ArroyoSystems / arroyo

Distributed stream processing engine in Rust
https://arroyo.dev
Apache License 2.0
3.8k stars 220 forks source link

support avro to record batch directly #768

Open zhuliquan opened 3 weeks ago

zhuliquan commented 3 weeks ago

Arroyo is a very good library, and we ran into some performance issues when using it, and we found that there were large-scale decoding operations, as shown below. image I analyzed the code https://github.com/zhuliquan/arroyo/blob/776965ae9d6ee818595197288d5cca379c564368/crates/arroyo-formats/src/de.rs#L338-L355 We found The consumed Kafka data of AVRO is first converted to Avro Value, then to Json Value, then serialized to bytes, and finally to RecordBatch. I actually have a question here, why not just convert from avro to RecordBatch?
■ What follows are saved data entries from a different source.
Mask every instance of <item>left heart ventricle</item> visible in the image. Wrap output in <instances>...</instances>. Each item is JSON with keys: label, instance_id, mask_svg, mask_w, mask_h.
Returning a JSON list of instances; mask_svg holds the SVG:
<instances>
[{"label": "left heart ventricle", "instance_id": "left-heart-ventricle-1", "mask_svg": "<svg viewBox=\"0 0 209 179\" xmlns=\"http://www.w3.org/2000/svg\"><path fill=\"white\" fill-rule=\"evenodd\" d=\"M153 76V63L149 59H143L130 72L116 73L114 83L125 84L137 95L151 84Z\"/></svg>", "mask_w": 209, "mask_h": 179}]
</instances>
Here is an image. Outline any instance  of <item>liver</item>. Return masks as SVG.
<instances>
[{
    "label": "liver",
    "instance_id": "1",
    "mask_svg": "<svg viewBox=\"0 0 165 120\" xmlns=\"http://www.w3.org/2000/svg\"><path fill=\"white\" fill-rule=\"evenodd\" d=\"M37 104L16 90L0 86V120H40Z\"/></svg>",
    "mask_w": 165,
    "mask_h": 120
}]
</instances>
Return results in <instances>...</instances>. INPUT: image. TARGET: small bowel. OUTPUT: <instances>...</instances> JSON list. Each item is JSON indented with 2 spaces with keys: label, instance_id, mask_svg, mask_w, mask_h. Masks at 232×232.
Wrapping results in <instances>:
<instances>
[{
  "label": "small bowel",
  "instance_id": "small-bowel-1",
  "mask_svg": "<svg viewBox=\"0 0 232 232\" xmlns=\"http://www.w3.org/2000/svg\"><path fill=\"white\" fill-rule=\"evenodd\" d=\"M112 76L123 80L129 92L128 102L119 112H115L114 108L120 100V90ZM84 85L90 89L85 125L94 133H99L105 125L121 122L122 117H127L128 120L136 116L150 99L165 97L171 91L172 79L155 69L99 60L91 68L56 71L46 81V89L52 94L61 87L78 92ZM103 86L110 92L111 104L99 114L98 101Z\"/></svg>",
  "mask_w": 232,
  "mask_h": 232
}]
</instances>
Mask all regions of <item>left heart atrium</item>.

The arrow-rs also support AVRO format (https://github.com/apache/arrow-rs/tree/master/arrow-avro).

mwylde commented 3 weeks ago

The answer is two parts:

  1. When we built the avro support into Arroyo, the arrow-rs avro implementation was not complete enough to use so we took a bit of a shortcut with the avro-to-json approach
  2. It's not straightforward to support all avro features as SQL data types (for example, arbitrary unions), so today for any fields that have an unsupported data type, we use "raw json" encoding, where we re-encode those columns as JSON and make them available for querying with json functions. This allows us to support any avro schema.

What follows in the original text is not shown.